● **EXERCISE OBJECTIVE**: Output must match the records, character for character.

● **TASK INPUTS**:
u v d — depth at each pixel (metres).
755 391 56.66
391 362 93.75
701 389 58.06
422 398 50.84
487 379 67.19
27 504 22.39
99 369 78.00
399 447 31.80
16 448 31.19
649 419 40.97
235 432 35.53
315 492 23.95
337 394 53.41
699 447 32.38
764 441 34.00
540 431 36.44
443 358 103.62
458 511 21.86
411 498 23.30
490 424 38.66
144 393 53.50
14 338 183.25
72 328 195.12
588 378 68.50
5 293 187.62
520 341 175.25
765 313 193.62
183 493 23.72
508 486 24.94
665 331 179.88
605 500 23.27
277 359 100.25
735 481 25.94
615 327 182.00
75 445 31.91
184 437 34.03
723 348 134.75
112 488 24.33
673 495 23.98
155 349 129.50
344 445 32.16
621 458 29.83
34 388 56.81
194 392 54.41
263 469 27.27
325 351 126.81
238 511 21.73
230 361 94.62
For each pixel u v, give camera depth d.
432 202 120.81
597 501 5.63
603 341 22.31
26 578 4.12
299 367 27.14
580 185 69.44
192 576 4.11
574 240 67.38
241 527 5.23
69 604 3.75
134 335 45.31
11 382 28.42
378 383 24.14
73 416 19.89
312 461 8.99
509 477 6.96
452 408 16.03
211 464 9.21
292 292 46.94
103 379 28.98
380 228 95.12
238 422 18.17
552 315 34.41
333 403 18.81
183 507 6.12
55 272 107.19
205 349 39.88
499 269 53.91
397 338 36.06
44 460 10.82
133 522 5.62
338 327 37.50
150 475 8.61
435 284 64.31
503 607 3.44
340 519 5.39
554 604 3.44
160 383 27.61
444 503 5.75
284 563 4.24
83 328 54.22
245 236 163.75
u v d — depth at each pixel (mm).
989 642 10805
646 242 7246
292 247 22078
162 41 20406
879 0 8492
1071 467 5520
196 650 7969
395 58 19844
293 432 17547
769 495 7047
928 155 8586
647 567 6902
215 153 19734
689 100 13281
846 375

● **OUTPUT OF THE TASK**:
u v d — depth at each pixel (metres).
755 391 56.66
391 362 93.75
701 389 58.06
422 398 50.84
487 379 67.19
27 504 22.39
99 369 78.00
399 447 31.80
16 448 31.19
649 419 40.97
235 432 35.53
315 492 23.95
337 394 53.41
699 447 32.38
764 441 34.00
540 431 36.44
443 358 103.62
458 511 21.86
411 498 23.30
490 424 38.66
144 393 53.50
14 338 183.25
72 328 195.12
588 378 68.50
5 293 187.62
520 341 175.25
765 313 193.62
183 493 23.72
508 486 24.94
665 331 179.88
605 500 23.27
277 359 100.25
735 481 25.94
615 327 182.00
75 445 31.91
184 437 34.03
723 348 134.75
112 488 24.33
673 495 23.98
155 349 129.50
344 445 32.16
621 458 29.83
34 388 56.81
194 392 54.41
263 469 27.27
325 351 126.81
238 511 21.73
230 361 94.62
For each pixel u v, give camera depth d.
432 202 120.81
597 501 5.63
603 341 22.31
26 578 4.12
299 367 27.14
580 185 69.44
192 576 4.11
574 240 67.38
241 527 5.23
69 604 3.75
134 335 45.31
11 382 28.42
378 383 24.14
73 416 19.89
312 461 8.99
509 477 6.96
452 408 16.03
211 464 9.21
292 292 46.94
103 379 28.98
380 228 95.12
238 422 18.17
552 315 34.41
333 403 18.81
183 507 6.12
55 272 107.19
205 349 39.88
499 269 53.91
397 338 36.06
44 460 10.82
133 522 5.62
338 327 37.50
150 475 8.61
435 284 64.31
503 607 3.44
340 519 5.39
554 604 3.44
160 383 27.61
444 503 5.75
284 563 4.24
83 328 54.22
245 236 163.75
u v d — depth at each pixel (mm).
989 642 10805
646 242 7246
292 247 22078
162 41 20406
879 0 8492
1071 467 5520
196 650 7969
395 58 19844
293 432 17547
769 495 7047
928 155 8586
647 567 6902
215 153 19734
689 100 13281
846 375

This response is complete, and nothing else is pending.